**Source material**
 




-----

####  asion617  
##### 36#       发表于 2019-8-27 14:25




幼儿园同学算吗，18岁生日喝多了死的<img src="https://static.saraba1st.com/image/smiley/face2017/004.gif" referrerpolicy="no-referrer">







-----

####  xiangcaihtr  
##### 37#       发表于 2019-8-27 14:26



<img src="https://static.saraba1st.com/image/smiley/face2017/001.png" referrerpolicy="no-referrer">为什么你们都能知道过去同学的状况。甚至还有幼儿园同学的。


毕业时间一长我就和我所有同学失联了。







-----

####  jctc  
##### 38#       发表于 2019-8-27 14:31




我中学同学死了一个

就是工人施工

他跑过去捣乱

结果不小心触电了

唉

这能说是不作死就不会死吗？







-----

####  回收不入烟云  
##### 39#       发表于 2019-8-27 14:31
* * *
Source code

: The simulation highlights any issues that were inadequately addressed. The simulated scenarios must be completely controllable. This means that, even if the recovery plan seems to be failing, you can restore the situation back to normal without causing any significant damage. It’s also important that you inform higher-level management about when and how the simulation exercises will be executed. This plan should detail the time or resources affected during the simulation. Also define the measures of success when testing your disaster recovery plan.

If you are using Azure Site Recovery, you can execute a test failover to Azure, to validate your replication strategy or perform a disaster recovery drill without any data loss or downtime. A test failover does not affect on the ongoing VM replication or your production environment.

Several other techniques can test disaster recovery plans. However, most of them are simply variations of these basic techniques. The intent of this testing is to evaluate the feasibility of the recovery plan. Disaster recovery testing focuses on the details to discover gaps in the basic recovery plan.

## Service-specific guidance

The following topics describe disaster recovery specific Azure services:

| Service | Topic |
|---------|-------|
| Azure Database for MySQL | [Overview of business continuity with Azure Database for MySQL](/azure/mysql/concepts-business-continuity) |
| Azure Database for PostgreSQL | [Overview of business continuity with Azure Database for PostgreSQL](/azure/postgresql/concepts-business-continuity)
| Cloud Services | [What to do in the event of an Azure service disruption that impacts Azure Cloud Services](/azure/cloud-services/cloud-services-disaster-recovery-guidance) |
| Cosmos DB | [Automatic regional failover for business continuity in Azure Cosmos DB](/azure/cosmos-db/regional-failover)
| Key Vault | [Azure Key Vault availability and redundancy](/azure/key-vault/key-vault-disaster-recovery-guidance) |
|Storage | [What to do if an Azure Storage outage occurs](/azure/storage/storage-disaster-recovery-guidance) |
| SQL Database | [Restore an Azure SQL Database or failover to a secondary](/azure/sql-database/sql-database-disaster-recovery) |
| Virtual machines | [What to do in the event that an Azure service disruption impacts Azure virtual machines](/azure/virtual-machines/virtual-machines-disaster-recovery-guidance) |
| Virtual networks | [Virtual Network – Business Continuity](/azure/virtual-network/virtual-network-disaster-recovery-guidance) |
...
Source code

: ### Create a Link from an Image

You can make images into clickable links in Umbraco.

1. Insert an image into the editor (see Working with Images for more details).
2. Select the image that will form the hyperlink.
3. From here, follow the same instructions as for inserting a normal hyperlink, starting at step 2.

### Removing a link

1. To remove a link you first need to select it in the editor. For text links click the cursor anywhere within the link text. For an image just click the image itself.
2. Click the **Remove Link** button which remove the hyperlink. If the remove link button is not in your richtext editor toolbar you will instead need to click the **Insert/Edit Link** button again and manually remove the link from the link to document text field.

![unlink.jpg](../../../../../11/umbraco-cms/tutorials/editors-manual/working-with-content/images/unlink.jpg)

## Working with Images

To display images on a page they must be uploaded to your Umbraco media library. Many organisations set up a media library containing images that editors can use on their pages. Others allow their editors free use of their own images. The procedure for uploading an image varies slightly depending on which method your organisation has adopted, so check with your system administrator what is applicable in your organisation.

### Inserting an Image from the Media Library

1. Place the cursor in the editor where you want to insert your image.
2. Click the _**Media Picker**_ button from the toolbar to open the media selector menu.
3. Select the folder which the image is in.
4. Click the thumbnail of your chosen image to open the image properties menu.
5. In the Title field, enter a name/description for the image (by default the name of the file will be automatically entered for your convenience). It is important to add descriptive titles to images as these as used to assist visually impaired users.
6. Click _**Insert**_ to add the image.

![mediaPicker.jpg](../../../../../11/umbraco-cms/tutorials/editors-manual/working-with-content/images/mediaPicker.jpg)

**Problem details**
The lines to extract from the data above begin with the line containing "Service | Topic |" and end with the line containing "Azure Cosmos DB](/azure/cosmos-db/regional-failover)". Extract them exactly, including both.

**Answer to this exercise**
| Service | Topic |
|---------|-------|
| Azure Database for MySQL | [Overview of business continuity with Azure Database for MySQL](/azure/mysql/concepts-business-continuity) |
| Azure Database for PostgreSQL | [Overview of business continuity with Azure Database for PostgreSQL](/azure/postgresql/concepts-business-continuity)
| Cloud Services | [What to do in the event of an Azure service disruption that impacts Azure Cloud Services](/azure/cloud-services/cloud-services-disaster-recovery-guidance) |
| Cosmos DB | [Automatic regional failover for business continuity in Azure Cosmos DB](/azure/cosmos-db/regional-failover)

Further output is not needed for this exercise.